* _Text block_:
+===+

Marian High School is a member of:
- The National Catholic Educational Association (NCEA)
- The National Association of Secondary School Principals (NASSP)
- The Association for Supervision and Curriculum Development (ASCD)
- Women's Schools Together (WST)
- The Nebraska School Activities Association (NSAA)

Marian is accredited by the State of Nebraska and the North Central Association Commission on Accreditation NCA as a college preparatory school.

==Student activities and events==
Marian High School provides numerous clubs, sports, and activities for involvement outside of the classroom.

===Athletics===
Marian's athletic program consists of nine Class A state-sanctioned sports: volleyball, cross country, softball, golf, basketball, track & field, swimming & diving, tennis and soccer. They have won 71 state championships in eight sports since the Nebraska School Activities Association began sanctioning girls' sports in 1971.

=== State championships ===

State championships
| Season | Sport | Number of championships | Year |
| Fall | Cross country | 7 | 1998, 1999, 2003, 2004, 2005, 2006, 2007 |
| Softball | 2 | 2015, 2022 |
| Volleyball | 8 | 1972, 1983, 1999, 2009, 2013, 2014, 2015, 2017 |
| Golf | 11 | 1974, 1975, 1985, 1986, 1989, 2005, 2006, 2007, 2008, 2009, 2010 |
| Winter | Basketball | 3 | 1985, 2000, 2001 |
| Swimming | 16 | 1973, 1980–81, 1982, 1998, 2000, 2001, 2002, 2003, 2004, 2005, 2006, 2007, 2015, 2020, 2021, 2023 |
| Spring | Soccer | 14 | 1989, 1990, 1996, 1998, 1999, 2000, 2001, 2002, 2003, 2010, 2012, 2014, 2016, 2017 |
| Tennis | 7 | 1976, 2006, 2008, 2009, 2010, 2011, 2013 |
| Track & field | 0 |  |
| Total |  | 68 |  |

===Walk-a-Thon===

The Walk-A-Thon is an all-student facilitated fundraiser for the school. Participating students are responsible for collecting pledges from the community. Each student walks a certain mileage with their class based on the amount of money their class collected, on the day of Walk-A-Thon. The winner gets to pick color and field day theme first, in order of placement in the Walk-A-Thon.

===Surprise Day===
Surprise Day is an event planned each year by the Student Board, usually occurring early in the second semester. It involves a half-day of games and entertainment instead of scheduled classes. Students do not find out the date of Surprise Day until lunch on Surprise Day when a special announcement is made that lets students know their remaining classes for the day have been canceled and what activities they can expect. In recent years, bouncy castles, therapy dogs, face painting, and massage chairs have all been featured in the Surprise Day events.

===gnimocemoH===
gnimocemoH, which is "homecoming" spelled backwards, is Marian's approach to homecoming. Instead of a football game, Marian hosts a spirited faculty-versus-student volleyball game. Later that evening, students attend an informal dance where they don wacky attire and crown the neeuQ (Queen), usually known as Marian's most spirited student. The gnimocemoH dance is planned and executed by the Senior Class Officers: the student government board for the eldest class of students in the school.

+===+

Excerpts from a dataset
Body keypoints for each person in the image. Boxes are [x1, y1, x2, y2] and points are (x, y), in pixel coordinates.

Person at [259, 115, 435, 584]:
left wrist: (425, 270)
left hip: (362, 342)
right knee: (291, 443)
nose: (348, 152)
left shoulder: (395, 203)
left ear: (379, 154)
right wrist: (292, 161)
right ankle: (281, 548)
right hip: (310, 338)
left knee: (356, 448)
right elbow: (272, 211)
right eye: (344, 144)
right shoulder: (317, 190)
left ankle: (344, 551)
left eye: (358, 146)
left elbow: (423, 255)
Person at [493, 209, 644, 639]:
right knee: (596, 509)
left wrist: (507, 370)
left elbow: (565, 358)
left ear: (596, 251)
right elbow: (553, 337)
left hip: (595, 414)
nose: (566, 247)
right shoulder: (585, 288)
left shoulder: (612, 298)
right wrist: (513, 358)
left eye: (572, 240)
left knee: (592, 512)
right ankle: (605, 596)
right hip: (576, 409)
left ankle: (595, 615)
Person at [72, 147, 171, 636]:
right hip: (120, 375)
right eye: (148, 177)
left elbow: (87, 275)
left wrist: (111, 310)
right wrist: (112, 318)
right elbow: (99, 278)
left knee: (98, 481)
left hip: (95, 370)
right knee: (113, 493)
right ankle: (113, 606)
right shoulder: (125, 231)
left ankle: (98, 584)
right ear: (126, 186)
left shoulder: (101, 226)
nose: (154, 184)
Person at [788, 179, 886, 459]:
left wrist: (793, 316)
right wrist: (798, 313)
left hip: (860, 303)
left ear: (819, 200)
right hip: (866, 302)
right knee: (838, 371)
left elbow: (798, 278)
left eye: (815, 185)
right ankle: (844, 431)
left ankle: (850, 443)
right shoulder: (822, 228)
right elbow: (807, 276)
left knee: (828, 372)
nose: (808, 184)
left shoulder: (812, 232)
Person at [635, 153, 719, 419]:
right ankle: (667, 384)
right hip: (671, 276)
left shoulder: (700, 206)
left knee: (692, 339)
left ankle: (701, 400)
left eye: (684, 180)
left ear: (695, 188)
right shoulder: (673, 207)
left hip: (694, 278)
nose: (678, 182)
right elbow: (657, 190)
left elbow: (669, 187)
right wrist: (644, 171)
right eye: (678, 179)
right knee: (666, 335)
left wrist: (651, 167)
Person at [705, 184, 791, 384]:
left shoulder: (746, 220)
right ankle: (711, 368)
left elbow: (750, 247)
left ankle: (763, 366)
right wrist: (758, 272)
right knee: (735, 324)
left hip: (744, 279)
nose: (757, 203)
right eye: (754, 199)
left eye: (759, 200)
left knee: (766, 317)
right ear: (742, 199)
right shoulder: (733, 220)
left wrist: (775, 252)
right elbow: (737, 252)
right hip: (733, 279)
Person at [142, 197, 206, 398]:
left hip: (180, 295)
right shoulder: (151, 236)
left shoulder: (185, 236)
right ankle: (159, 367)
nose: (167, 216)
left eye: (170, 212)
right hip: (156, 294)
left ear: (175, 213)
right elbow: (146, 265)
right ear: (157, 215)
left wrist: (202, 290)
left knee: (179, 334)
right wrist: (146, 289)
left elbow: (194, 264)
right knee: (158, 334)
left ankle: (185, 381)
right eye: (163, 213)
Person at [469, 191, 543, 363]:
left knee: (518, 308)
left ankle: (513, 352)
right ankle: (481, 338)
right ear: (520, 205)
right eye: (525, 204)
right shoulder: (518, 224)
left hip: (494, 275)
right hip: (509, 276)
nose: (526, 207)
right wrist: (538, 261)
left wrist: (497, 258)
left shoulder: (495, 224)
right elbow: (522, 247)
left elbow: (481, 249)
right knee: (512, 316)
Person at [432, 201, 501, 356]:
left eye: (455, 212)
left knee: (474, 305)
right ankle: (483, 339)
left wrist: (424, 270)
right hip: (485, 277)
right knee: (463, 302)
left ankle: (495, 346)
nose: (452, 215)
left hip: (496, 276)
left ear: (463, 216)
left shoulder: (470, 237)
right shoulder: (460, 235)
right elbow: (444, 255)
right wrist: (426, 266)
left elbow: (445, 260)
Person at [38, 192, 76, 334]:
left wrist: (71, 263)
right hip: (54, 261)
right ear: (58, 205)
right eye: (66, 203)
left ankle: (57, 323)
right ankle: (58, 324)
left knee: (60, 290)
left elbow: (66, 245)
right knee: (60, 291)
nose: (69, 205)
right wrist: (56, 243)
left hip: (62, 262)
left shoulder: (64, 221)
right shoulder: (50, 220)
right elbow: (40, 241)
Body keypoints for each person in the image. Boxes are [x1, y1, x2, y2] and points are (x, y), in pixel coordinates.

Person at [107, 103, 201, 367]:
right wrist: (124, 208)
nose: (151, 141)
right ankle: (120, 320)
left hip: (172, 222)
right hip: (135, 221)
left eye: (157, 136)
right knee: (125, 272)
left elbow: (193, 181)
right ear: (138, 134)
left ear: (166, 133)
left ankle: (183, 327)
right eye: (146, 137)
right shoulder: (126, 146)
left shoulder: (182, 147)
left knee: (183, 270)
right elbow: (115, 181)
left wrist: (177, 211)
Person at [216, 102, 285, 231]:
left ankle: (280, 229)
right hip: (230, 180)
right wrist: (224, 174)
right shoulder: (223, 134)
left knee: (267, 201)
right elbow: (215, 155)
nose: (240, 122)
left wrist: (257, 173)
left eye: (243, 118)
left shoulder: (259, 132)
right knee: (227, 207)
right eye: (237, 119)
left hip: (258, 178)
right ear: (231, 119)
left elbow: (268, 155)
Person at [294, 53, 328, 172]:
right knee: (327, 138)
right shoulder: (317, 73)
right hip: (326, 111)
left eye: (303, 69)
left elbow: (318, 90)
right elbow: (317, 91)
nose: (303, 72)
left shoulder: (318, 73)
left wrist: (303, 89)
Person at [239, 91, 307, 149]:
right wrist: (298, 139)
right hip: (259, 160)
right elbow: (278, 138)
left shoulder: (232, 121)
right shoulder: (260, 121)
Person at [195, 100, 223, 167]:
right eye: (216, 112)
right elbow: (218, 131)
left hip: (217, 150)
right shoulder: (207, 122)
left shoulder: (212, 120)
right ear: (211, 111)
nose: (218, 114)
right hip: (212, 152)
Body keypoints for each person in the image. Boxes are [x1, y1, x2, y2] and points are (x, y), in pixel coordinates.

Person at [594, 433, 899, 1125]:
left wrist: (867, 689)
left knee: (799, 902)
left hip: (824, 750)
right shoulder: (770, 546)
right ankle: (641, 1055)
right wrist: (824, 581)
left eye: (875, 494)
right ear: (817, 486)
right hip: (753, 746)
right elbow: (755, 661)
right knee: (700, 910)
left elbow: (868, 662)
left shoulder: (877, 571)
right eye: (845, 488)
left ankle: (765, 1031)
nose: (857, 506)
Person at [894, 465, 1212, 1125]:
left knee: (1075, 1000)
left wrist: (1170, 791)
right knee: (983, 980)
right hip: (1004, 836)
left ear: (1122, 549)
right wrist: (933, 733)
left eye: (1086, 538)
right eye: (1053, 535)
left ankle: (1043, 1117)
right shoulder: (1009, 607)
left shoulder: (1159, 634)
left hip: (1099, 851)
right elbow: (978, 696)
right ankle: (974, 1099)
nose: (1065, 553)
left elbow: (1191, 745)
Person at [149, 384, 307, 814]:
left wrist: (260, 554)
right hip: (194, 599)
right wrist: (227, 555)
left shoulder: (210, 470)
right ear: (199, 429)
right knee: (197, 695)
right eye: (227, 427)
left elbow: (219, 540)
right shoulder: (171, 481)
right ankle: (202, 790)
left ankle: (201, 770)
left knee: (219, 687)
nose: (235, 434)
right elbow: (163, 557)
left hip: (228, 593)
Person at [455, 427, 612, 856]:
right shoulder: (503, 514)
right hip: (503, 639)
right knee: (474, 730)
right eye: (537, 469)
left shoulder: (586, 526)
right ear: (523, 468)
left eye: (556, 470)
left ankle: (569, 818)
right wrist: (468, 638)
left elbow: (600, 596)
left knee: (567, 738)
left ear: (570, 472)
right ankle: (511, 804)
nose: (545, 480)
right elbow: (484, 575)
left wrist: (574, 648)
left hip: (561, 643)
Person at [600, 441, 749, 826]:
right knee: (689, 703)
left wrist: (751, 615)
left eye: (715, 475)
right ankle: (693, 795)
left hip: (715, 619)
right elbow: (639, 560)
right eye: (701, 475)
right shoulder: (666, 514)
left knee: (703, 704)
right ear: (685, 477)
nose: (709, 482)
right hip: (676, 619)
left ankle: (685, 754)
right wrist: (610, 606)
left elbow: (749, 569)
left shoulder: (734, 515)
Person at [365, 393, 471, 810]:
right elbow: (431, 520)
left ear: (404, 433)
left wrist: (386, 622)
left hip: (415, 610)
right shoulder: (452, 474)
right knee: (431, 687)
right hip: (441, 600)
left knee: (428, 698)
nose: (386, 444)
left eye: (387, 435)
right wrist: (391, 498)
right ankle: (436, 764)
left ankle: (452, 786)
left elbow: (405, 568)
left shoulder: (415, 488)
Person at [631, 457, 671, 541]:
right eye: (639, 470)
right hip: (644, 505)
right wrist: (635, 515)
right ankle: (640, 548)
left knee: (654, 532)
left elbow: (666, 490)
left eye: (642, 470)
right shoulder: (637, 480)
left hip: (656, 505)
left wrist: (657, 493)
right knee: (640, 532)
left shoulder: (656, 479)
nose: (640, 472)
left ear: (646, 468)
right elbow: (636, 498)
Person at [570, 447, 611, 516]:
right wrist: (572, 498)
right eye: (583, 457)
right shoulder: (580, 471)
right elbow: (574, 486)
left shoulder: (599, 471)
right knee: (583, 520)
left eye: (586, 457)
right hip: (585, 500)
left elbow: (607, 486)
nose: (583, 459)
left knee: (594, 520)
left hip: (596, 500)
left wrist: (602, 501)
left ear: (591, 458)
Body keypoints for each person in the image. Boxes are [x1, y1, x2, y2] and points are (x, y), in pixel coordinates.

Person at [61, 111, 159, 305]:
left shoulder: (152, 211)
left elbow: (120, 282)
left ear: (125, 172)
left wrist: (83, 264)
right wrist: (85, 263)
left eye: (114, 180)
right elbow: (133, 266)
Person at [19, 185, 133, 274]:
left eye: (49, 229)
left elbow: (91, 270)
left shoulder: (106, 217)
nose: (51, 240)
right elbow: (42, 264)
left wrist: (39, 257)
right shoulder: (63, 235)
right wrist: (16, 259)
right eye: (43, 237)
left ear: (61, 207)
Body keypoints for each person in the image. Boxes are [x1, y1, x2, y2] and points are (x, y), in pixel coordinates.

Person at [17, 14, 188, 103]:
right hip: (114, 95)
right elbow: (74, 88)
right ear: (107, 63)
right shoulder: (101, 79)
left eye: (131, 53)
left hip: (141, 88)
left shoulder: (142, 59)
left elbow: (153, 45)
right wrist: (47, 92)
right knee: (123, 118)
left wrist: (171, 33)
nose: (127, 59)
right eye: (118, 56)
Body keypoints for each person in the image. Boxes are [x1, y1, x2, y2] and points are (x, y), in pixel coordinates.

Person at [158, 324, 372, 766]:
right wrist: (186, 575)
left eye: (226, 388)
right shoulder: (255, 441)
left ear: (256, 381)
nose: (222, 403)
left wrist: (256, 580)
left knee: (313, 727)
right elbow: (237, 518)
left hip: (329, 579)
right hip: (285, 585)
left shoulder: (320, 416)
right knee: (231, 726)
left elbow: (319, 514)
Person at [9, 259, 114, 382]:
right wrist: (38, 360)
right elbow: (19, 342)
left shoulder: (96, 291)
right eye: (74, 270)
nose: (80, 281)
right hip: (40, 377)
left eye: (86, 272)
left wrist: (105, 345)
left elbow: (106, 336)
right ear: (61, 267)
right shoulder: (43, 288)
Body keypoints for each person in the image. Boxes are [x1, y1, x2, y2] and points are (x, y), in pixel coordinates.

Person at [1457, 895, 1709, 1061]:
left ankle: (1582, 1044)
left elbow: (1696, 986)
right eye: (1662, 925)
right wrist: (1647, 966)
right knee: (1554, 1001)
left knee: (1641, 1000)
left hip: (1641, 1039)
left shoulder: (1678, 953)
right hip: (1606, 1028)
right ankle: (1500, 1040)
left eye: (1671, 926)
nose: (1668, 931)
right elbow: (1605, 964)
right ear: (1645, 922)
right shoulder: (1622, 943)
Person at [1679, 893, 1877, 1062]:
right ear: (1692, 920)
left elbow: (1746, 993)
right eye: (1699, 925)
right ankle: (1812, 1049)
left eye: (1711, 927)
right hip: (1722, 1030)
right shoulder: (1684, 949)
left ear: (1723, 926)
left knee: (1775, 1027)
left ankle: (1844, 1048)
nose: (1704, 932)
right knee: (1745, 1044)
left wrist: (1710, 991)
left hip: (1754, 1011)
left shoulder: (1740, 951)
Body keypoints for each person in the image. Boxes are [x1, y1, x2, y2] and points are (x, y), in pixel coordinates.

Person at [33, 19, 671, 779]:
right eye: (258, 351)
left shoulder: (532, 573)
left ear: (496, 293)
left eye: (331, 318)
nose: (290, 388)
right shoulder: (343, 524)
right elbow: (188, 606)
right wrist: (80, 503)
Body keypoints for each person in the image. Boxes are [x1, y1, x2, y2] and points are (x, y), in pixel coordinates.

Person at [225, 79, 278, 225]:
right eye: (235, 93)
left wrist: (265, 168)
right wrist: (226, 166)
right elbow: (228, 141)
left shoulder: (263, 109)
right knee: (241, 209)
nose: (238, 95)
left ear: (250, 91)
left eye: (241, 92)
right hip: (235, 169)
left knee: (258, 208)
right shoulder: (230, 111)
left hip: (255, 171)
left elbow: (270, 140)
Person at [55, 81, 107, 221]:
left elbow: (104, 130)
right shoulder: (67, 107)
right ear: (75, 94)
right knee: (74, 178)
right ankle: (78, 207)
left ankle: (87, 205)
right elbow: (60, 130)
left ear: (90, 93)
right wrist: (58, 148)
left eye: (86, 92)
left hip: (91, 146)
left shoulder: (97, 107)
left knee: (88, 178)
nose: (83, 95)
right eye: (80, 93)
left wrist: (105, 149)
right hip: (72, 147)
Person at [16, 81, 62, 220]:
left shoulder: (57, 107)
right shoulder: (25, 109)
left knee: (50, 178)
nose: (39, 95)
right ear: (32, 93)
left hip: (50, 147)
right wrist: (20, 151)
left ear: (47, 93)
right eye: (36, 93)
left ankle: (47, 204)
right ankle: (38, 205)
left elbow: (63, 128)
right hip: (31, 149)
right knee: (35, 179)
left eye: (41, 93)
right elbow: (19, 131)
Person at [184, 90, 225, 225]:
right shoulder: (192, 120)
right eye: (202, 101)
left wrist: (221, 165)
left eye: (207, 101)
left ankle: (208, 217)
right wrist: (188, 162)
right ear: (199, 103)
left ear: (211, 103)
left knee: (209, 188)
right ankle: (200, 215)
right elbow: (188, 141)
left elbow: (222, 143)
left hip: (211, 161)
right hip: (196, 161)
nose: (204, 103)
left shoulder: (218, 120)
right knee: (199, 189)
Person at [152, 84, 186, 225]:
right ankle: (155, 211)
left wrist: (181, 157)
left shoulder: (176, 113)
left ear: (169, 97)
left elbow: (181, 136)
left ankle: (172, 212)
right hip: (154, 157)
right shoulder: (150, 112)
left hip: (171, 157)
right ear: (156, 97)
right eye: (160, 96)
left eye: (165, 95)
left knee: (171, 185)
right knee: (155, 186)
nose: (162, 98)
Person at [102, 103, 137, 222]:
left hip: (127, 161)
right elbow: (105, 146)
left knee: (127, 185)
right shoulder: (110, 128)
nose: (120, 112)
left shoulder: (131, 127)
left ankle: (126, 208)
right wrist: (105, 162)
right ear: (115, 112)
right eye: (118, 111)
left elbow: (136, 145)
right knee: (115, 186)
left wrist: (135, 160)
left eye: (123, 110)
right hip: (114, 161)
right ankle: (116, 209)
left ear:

+===+

* _Problem to work on_: Reproduce verbatim the portion of the Marian High School text that begins with "- The National Association" and continues through "Schools Together (WST)".

* _Solution for this exercise_:
- The National Association of Secondary School Principals (NASSP)
- The Association for Supervision and Curriculum Development (ASCD)
- Women's Schools Together (WST)